Tracing Stablecoin Contagion during the USDC Depeg after the Silicon Valley Bank Collapse
Provides an empirical framework for understanding systemic risk and flight-to-quality in fractional-reserve stablecoin networks, relevant to regulators and market participants.
The study analyzes the USDC depeg following the SVB collapse, revealing synchronized transaction activity across stablecoins and a bifurcated contagion pathway where only USDC-related assets showed immediate price responses and mass reallocation to multi-coin portfolios.
The March 2023 collapse of Silicon Valley Bank (SVB) disrupted the core premise of stablecoins, which are digital tokens designed to maintain a fixed value against the U.S. dollar and serve as on-chain substitutes for dollar liquidity.

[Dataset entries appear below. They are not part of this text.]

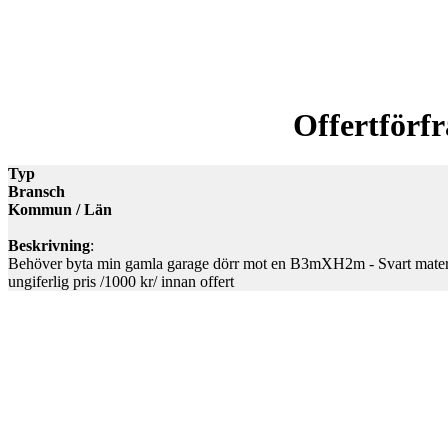
Offertförf
Typ
Bransch
Kommun / Län
Beskrivning
:
Behöver byta min gamla garage dörr mot en B3mXH2m - Svart material 
ungiferlig pris /1000 kr/ innan offert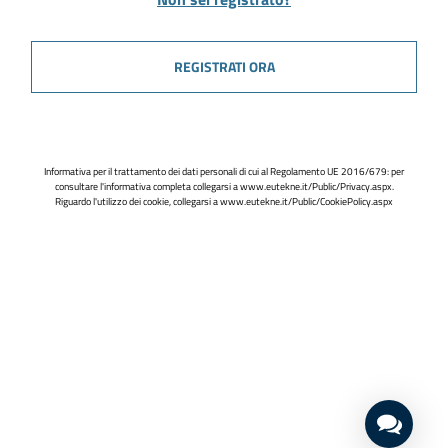
REGISTRATI ORA
Informativa per il trattamento dei dati personali di cui al Regolamento UE 2016/679: per
consultare l'informativa completa collegarsi a
www.eutekne.it/Public/Privacy.aspx
.
Riguardo l'utilizzo dei cookie, collegarsi a
www.eutekne.it/Public/CookiePolicy.aspx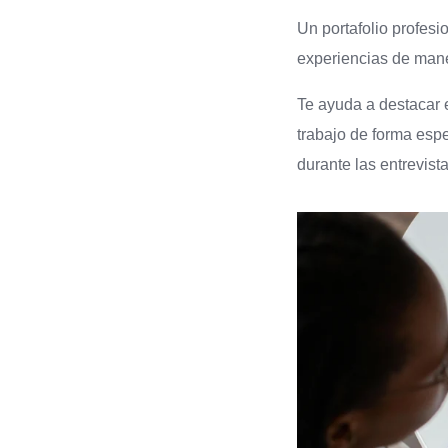
Un portafolio profesi
experiencias de mane
Te ayuda a destacar e
trabajo de forma espe
durante las entrevist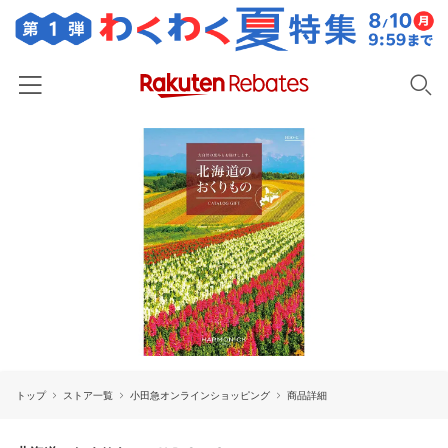
ホーム
カテゴリー一覧
百貨店・総合ECモール
イベント一覧
ファッション・インナー・小物
リーベイツ注目ストア
ヘルプ
食品・スイーツ・お酒
初回購入者限定特典
友達紹介
日用品・キッチン用品
対象ストア新規限定特典
コスメ・健康・医薬品
楽天IDでログイン/会員登録
新着ストアのご紹介
キッズ・ベビー用品
トップ
ストア一覧
小田急オンラインショッピング
商品詳細
電子書籍特集
家電・PC・スマホ・カメラ
楽天ペイ導入ストア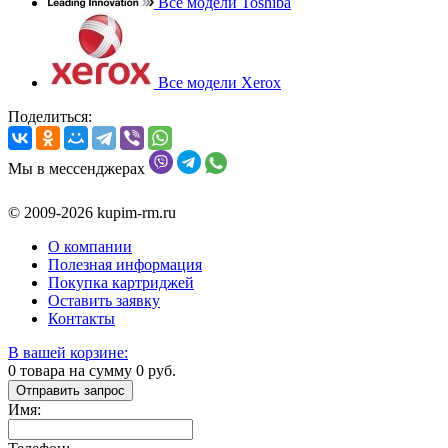
Все модели Toshiba
Все модели Xerox
Поделиться:
Мы в мессенджерах
© 2009-2026 kupim-rm.ru
О компании
Полезная информация
Покупка картриджей
Оставить заявку
Контакты
В вашей корзине:
0
товара на сумму
0
руб.
Отправить запрос
Имя: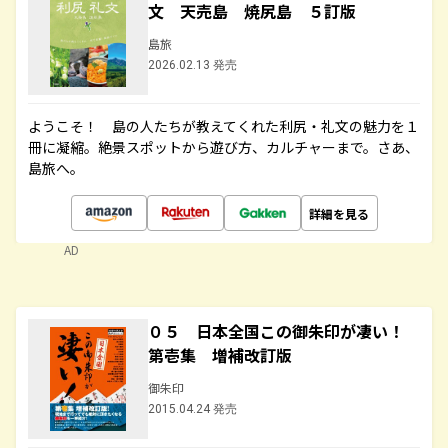
文 天売島 焼尻島 ５訂版
島旅
2026.02.13 発売
ようこそ！ 島の人たちが教えてくれた利尻・礼文の魅力を１
冊に凝縮。絶景スポットから遊び方、カルチャーまで。さあ、
島旅へ。
詳細を見る
AD
０５ 日本全国この御朱印が凄い！
第壱集 増補改訂版
御朱印
2015.04.24 発売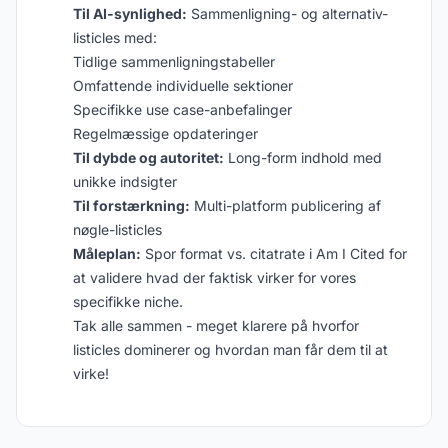
Til AI-synlighed:
Sammenligning- og alternativ-
listicles med:
Tidlige sammenligningstabeller
Omfattende individuelle sektioner
Specifikke use case-anbefalinger
Regelmæssige opdateringer
Til dybde og autoritet:
Long-form indhold med
unikke indsigter
Til forstærkning:
Multi-platform publicering af
nøgle-listicles
Måleplan:
Spor format vs. citatrate i Am I Cited for
at validere hvad der faktisk virker for vores
specifikke niche.
Tak alle sammen - meget klarere på hvorfor
listicles dominerer og hvordan man får dem til at
virke!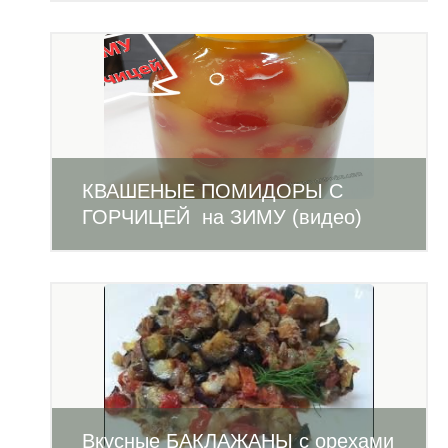
КВАШЕНЫЕ ПОМИДОРЫ С
ГОРЧИЦЕЙ на ЗИМУ (видео)
Вкусные БАКЛАЖАНЫ с орехами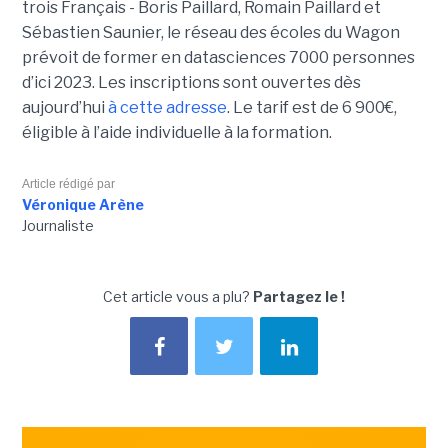
trois Français - Boris Paillard, Romain Paillard et
Sébastien Saunier, le réseau des écoles du Wagon
prévoit de former en datasciences 7000 personnes
d’ici 2023. Les inscriptions sont ouvertes dès
aujourd’hui
à cette adresse
. Le tarif est de 6 900€,
éligible à l’aide individuelle à la formation.
Article rédigé par
Véronique Arène
Journaliste
Cet article vous a plu?
Partagez le !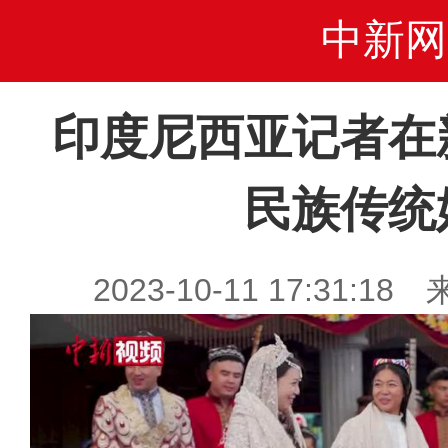
中新网
印度尼西亚记者在
民族传统
2023-10-11 17:31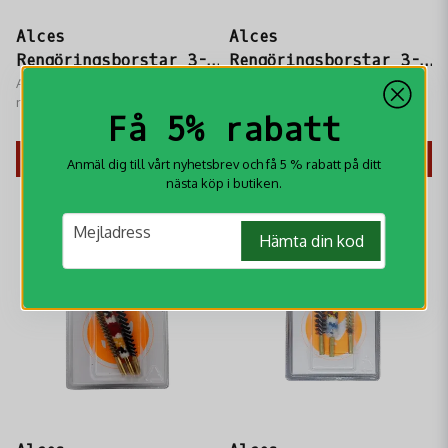
Alces
Alces
Rengöringsborstar 3-p
Rengöringsborstar 3-p
4,5 mm
Alces Rengöringsborstar 3-p 4,5
5,5 mm
Alces Rengöringsborstar 3-p 5,5
mm innehållande
mm innehållande
Få 5% rabatt
mässingsborste, nylonborste
mässingsborste, nylonborste
149 kr
149 kr
samt bomullsborste
samt bomullsborste
KÖP
KÖP
Anmäl dig till vårt nyhetsbrev och få 5 % rabatt på ditt
nästa köp i butiken.
email
Mejladress
Hämta din kod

The event triggered a sharp depeg of USDC, creating a rare exogenous shock to the stablecoin ecosystem. While price deviations during this crisis are well documented, the underlying behavioral reorganization of on-chain activity remains less understood. Here, we analyze high-granularity transaction data to measure the shock's effects on network activities, volumes, and prices, reconstructing the contagion pathway from market-wide synchronization down to account-level reallocation. By extracting phase dynamics, we first show that transaction activity across major stablecoins became strongly synchronized during the crisis window, indicating a collective market-level response. We then uncover a bifurcated contagion pathway. While USDT, WBTC, and WETH reacted primarily as liquidity absorption channels with larger trade volumes, only USDC-related assets exhibited immediate price responses alongside surging transaction counts. This reflects the dominant role of USDC-related assets in this incident and their immediate behavioral connection to user panic, driving a mass reallocation from single-coin to multi-coin portfolios. Finally, governed by persistent intraday time-zone rhythms and balance-size heterogeneity, these findings provide a comprehensive empirical framework for understanding systemic risk and flight-to-quality mechanisms in fractional-reserve digital asset networks.